═════ DATA EXCERPTS

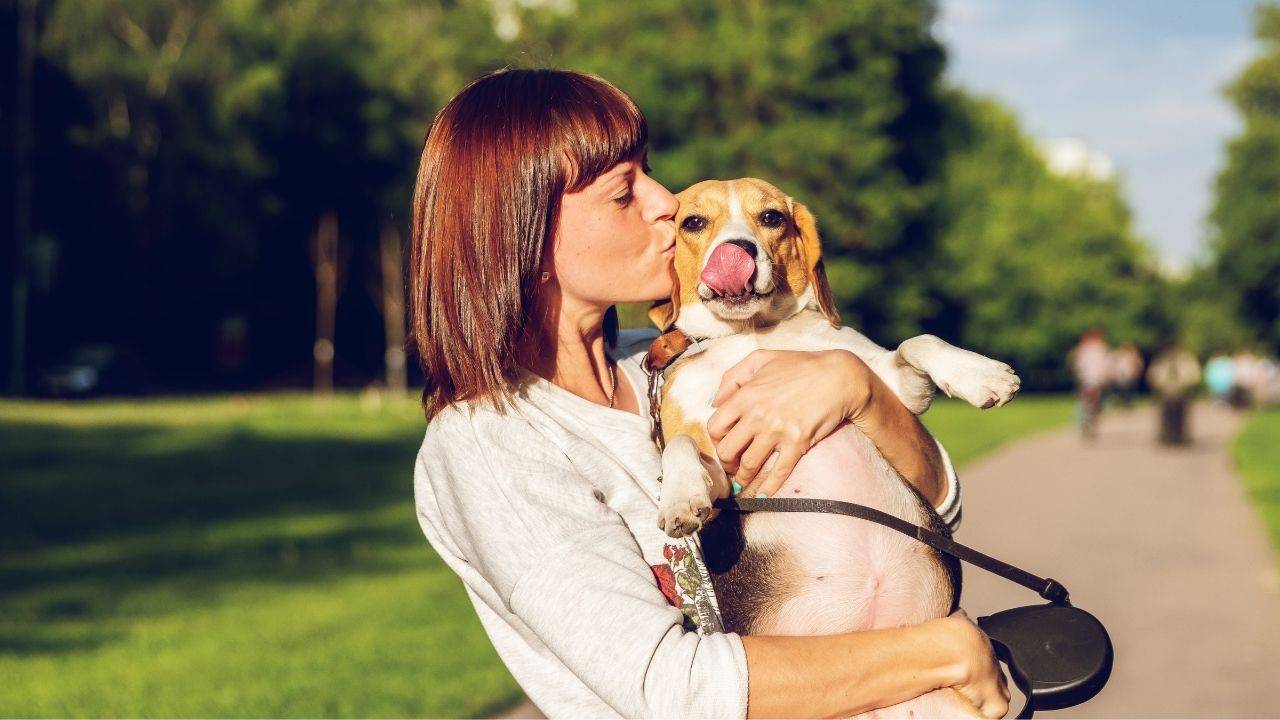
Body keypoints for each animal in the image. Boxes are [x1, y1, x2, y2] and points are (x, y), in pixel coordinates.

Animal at [650, 178, 1018, 712]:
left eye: (772, 218)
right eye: (693, 222)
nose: (737, 251)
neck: (754, 334)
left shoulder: (892, 384)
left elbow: (918, 341)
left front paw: (980, 374)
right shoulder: (723, 472)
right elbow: (678, 444)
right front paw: (680, 499)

══════════

● **ASSIGNED TASK**: Above are the records; repeat them all exactly, without the pictures.

● **COMPLETED TASK**:
Body keypoints for each animal in the image. Boxes are [x1, y1, x2, y2] and points are (x, y), in pixel coordinates.

Animal at [650, 178, 1018, 712]:
left eye: (772, 218)
right eye: (693, 222)
nose: (737, 251)
neck: (754, 334)
left shoulder: (892, 384)
left elbow: (918, 341)
left front paw: (980, 374)
right shoulder: (723, 472)
right elbow: (678, 444)
right front paw: (680, 499)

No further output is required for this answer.